The reform wants to “ensure that simply reciting generic technical language or generic functional language does not salvage an otherwise ineligible claim.” However, it is not clear what constitutes generic technical or generic functional language. Similar subjective guidance is currently responsible for disparities in examination at the USPTO, and is also a source of much disagreement between patent owners and patent challengers, so Congress would need to define the metes and bounds of the term “generic” to bring clarity to such a statutory change. Likewise, the reform proposes creating “a ‘practical application’ test to ensure that the statutorily ineligible subject matter is construed narrowly.” A “practical application” test is also part of the recent eligibility guidance from the USPTO. Yet, it is unclear what such a “practical application test” would look like if codified, as this element is still fairly subjective in the current USPTO guidance. Given that the patent laws must anticipate innovations in technologies that may not even exist today, it is important for Congress to balance specificity with an openness such that innovation in new areas is not hindered by patent laws developed to constrain application to older technology.

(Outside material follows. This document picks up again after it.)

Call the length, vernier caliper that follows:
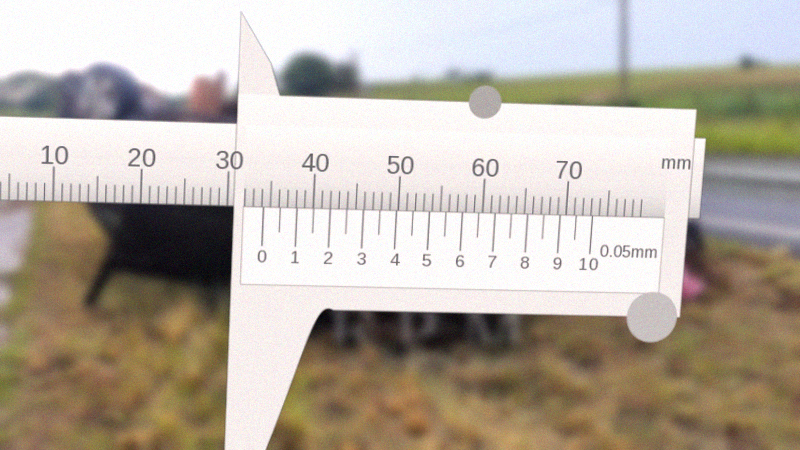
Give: 34.2 mm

  1. The reform aims to codify certain subject matter exceptions, although room for subjectivity remains.

This third takeaway provides both risk and opportunity to stakeholders, especially patent owners and patentees. The reform proposes to “statutorily abrogate judicially created exceptions to patent eligible subject matter in favor of exclusive statutory categories of ineligible subject matter.” On the one hand, narrowly-defined categories may benefit some stakeholders by clarifying what kind of innovation is eligible, such that stakeholders can appropriate resources accordingly. On the other hand, while the framework proposes to eliminate the existing, often subjective judicially-created eligibility exceptions , the proposed exclusive statutory categories are equally vague and subjective. For example, the categories proposed by the reform include: fundamental scientific principles, products that exist solely and exclusively in nature, pure mathematical formulas, economic or commercial principles, and mental activities. But at what point does a scientific development become a “principle,” and at what point does such a “principle” become “fundamental?” Similarly, the reform proposes making “economic or commercial principles” a statutory exception to eligibility. Without further insight from Congress, it is unclear whether a claim that recites financial subject matter, or which can be practically applied to the financial services industry, would constitute an economic or commercial principle. Congress should recognize the confusion that similar language has caused in the battle over Covered Business Method Review (CBM) eligibility and ensure that any statutory exclusion more clearly defines the bounds of the exclusion.

Accordingly, Congress should take caution not to codify the current ambiguity – or worse, introduce new ambiguity – with its efforts to define subject matter exclusions more clearly. For reference, the USPTO has issued an interim guidance on subject matter eligibility in 2014, and has subsequently issued more than six revisions/updates since then, all attempting to make sense of the present categories of statutory subject matter as explained by the courts. If Congress codifies the categories of ineligible subject matter at an ambiguous level, this gives leave to the courts to revert back to square one and redefine a potentially different version of the “judicial exceptions.” Moreover, the current political climate and challenging environment for getting legislation passed would make it very difficult for Congress to make revisions and amendments to such laws when necessary, so great care is needed if Congress is to get it right the first time.

As the saying goes, the devil is in the details, and how Congress implements the goals outlined by the framework is sure to shape the dialog going forward. But the time is right for Congress to identify the hurdles presented by the current subject matter eligibility standard and should be applauded for outlining its efforts to improve clarity and predictability in our patent system.